Input and output ports.

A sample of nodes to show the different types of input and output ports for the nodes in Sympathy for Data. The upper row of nodes all have single item ports whereas the nodes in the bottom row have list ports. This can be seen by the fact that those ports are enclosed by square brackets. From left to right the type of the output ports are Datasource, Table, ADAF, Text, Figure (upper), Generic (lower), Lambda (upper), and Tuple (lower), respectively.

Datasource

The Datasource format is only used as a pointer to files or to a databases. It is often used at the start of a workflow to pinpoint the data that the workflow will be working with.

See also the nodes Datasource and Datasources.

Table

Table is the most common data type in data analysis. Tables are typically found in CSV-files (comma separated values), Excel-files, and databases. Even matrices and vectors are, in some sense, tables. Most computations map very naturally to tables. A table in Sympathy is much like a database table - a collection of columns that each have a name and contains a single kind of data (numbers, strings, dates etc.). Ports which accept or output data with the Table type are represented by a gray square.

ADAF

ADAF is the data analysis format used in Sympathy when working with more complicated data. The strength of this format is that it enables the user to work with meta data (data about the data content), results (aggregated/calculated data) and timeseries (measured data) together, making advanced analysis possible in a structured way. Ports which accept or output data with the ADAF type are represented by a gray “steering wheel”.

See also Working with ADAF.

Text

The Text data type allows you to work with arbitrary text strings in Sympathy. Ports which accept or output data with the Text type are represented by a number of horizontal lines.

Figure

The Figure data type is used when creating plots.

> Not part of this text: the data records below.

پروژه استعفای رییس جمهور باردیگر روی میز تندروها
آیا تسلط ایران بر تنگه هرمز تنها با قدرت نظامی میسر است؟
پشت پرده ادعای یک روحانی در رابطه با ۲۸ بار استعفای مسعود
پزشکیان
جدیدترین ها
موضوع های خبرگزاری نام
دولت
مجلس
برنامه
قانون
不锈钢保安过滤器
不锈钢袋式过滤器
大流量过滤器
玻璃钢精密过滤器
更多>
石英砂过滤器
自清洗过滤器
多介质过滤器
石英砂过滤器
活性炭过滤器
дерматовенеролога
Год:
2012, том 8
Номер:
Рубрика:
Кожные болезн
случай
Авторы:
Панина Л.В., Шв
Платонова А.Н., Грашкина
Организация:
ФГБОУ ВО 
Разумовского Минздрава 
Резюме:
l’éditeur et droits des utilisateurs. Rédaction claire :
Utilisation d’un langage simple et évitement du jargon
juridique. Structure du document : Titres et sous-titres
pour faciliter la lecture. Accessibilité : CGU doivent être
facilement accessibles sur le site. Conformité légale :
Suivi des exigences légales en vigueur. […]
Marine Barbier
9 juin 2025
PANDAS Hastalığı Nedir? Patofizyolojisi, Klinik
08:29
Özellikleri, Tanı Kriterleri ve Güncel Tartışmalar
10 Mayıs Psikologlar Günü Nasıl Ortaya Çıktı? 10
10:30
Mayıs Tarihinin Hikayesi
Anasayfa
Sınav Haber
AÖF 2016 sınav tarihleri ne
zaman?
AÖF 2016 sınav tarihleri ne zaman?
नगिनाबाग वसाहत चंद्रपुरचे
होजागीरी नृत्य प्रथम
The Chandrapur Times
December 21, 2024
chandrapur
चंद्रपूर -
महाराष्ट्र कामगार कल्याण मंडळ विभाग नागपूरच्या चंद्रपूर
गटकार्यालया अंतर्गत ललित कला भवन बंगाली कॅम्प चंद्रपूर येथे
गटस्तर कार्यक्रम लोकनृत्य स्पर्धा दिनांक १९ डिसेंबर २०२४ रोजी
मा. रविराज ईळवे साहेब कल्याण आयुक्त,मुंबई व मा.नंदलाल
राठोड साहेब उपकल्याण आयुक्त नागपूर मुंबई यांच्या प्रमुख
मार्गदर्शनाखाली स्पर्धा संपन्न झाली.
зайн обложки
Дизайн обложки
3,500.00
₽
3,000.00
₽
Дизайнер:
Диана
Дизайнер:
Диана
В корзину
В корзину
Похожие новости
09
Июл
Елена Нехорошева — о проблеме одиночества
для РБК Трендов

See also Figure from Table.

Lists

Lists make it possible to handle arbitrary numbers of data together in a flow. Each list can hold only one single type of element. A good example of when lists are useful is when there are a lot of files with data and the user wants to select all the files and analyze them in a single workflow. But lists are also useful in countless other scenarios as well.

See also Item to List.

Tuples

Tuples represent pairs of elements. Tuples are hetrogeneous, meaning that their elements don’t have to be of the same type. One of their primary uses are for passing multiple elements to and from a Lambda.

See also Tuple.

Generic types

Generic types are types that can change, depending on what you connect them to. This is useful, for example, for list or tuple operations that can be performed independently of the types of the elements in the list/tuple. Examples: Item to List and Tuple. Before they are connected to anything the generic types are shown as a question mark on the port.

Function types (Lambda function)

Function is a datatype that represents a function that can be executed. The type is shown as the greek letter λ on the port. The corresponding tooltip when hovering, will show something like: ‘table -> table’, ‘<a> -> <a>’, where the type before the arrow is the argument type and the type after the arrow is the result type.

Control structures

Things like loops and if-statements are not as ubiquitous in sympathy workflows as they are in ordinary programming languages. They are instead often implemented in a more data-centric way.

Conditional execution

If you want to branch a flow and only execute a single branch, you can often get away with using filters and selectors to guide the data into different branches. For more complex conditional execution, use the node Conditional Propagate.

Looping

The easiest way to loop over data in Sympathy is to use list nodes. Most list nodes implicitly loop over all the incoming data. For example Select columns in Tables will loop over all the tables in the input and do the selection for each of them.

For the situations when there is no list node for what you need to do you can instead use the node Map to run a Lambda once for each element in a list.